The company also has a plan for future growth. It has already lined up the acquisition of a second Australian student housing asset, which will boost its portfolio valuation to $2.1 billion. This asset, called Epiisod Macquarie Park, is currently under development and promises a more premium, wellness-focused living experience for students. This forward-thinking strategy demonstrates the REIT’s commitment to long-term value for its shareholders.
The Players Behind the Scenes
The Centurion Accommodation REIT listing was managed by a consortium of major financial institutions, including DBS, UBS Group AG, United Overseas Bank Ltd., UOB-Kay Hian Holdings Ltd., and Malayan Banking Bhd. These institutions not only helped with the IPO process but also saw significant participation from cornerstone investors. In fact, 16 cornerstone investors, including major names like FIL Investment Management, abrdn Asia, and DWS Investments Australia, subscribed for 35.7% of the total units, a testament to the confidence they have in the REIT’s future.
Tony Bin, the CEO of the REIT’s manager, expressed his gratitude for the support and his belief in the company’s future. “We believe our REIT offers investors access to a high-quality portfolio of worker and student accommodation assets in three key markets, which benefit from favorable fundamentals and strong growth outlook,” he said.
This successful listing is more than just a win for Centurion; it’s a win for the entire Singapore Exchange.

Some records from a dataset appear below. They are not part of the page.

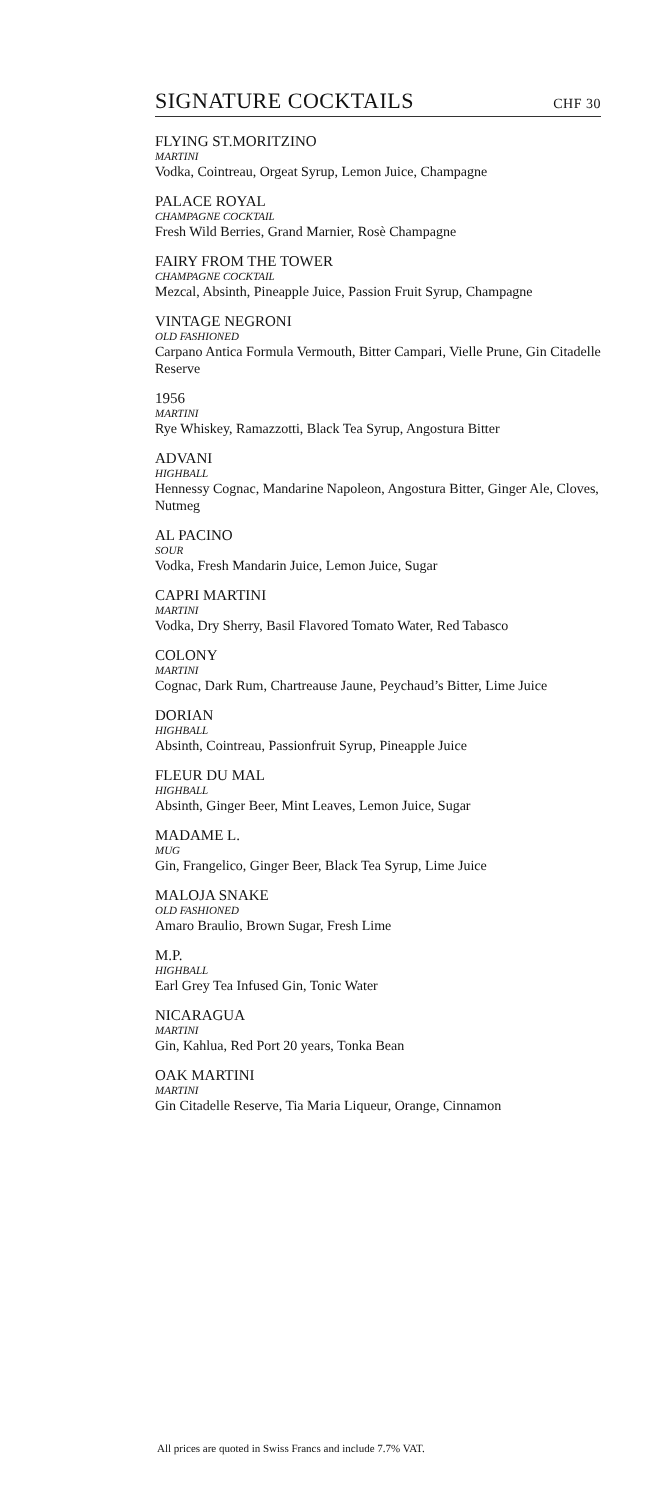SIGNATURE COCKTAILS
CHF 30
FLYING ST.MORITZINO
MARTINI
Vodka, Cointreau, Orgeat Syrup, Lemon Juice, Champagne
PALACE ROYAL
CHAMPAGNE COCKTAIL
Fresh Wild Berries, Grand Marnier, Rosè Champagne
FAIRY FROM THE TOWER
CHAMPAGNE COCKTAIL
Mezcal, Absinth, Pineapple Juice, Passion Fruit Syrup, Champagne
VINTAGE NEGRONI
OLD FASHIONED
Carpano Antica Formula Vermouth, Bitter Campari, Vielle Prune, Gin Citadelle Reserve
1956
MARTINI
Rye Whiskey, Ramazzotti, Black Tea Syrup, Angostura Bitter
ADVANI
HIGHBALL
Hennessy Cognac, Mandarine Napoleon, Angostura Bitter, Ginger Ale, Cloves, Nutmeg
AL PACINO
SOUR
Vodka, Fresh Mandarin Juice, Lemon Juice, Sugar
CAPRI MARTINI
MARTINI
Vodka, Dry Sherry, Basil Flavored Tomato Water, Red Tabasco
COLONY
MARTINI
Cognac, Dark Rum, Chartreause Jaune, Peychaud’s Bitter, Lime Juice
DORIAN
HIGHBALL
Absinth, Cointreau, Passionfruit Syrup, Pineapple Juice
FLEUR DU MAL
HIGHBALL
Absinth, Ginger Beer, Mint Leaves, Lemon Juice, Sugar
MADAME L.
MUG
Gin, Frangelico, Ginger Beer, Black Tea Syrup, Lime Juice
MALOJA SNAKE
OLD FASHIONED
Amaro Braulio, Brown Sugar, Fresh Lime
M.P.
HIGHBALL
Earl Grey Tea Infused Gin, Tonic Water
NICARAGUA
MARTINI
Gin, Kahlua, Red Port 20 years, Tonka Bean
OAK MARTINI
MARTINI
Gin Citadelle Reserve, Tia Maria Liqueur, Orange, Cinnamon
All prices are quoted in Swiss Francs and include 7.7% VAT.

As Pol de Win, SGX’s head of global sales and origination, noted, “Centurion Accommodation REIT’s listing further expands the spectrum of real estate assets available in our stock market and broadens opportunities for investors.
” With CAREIT’s market value at about S$1.5 billion, Singapore now has a total of 40 publicly traded REITs and property trusts, with a combined market capitalization of around $100 billion. The future looks bright for Singapore’s equity market, and this new listing could be the first of many to come.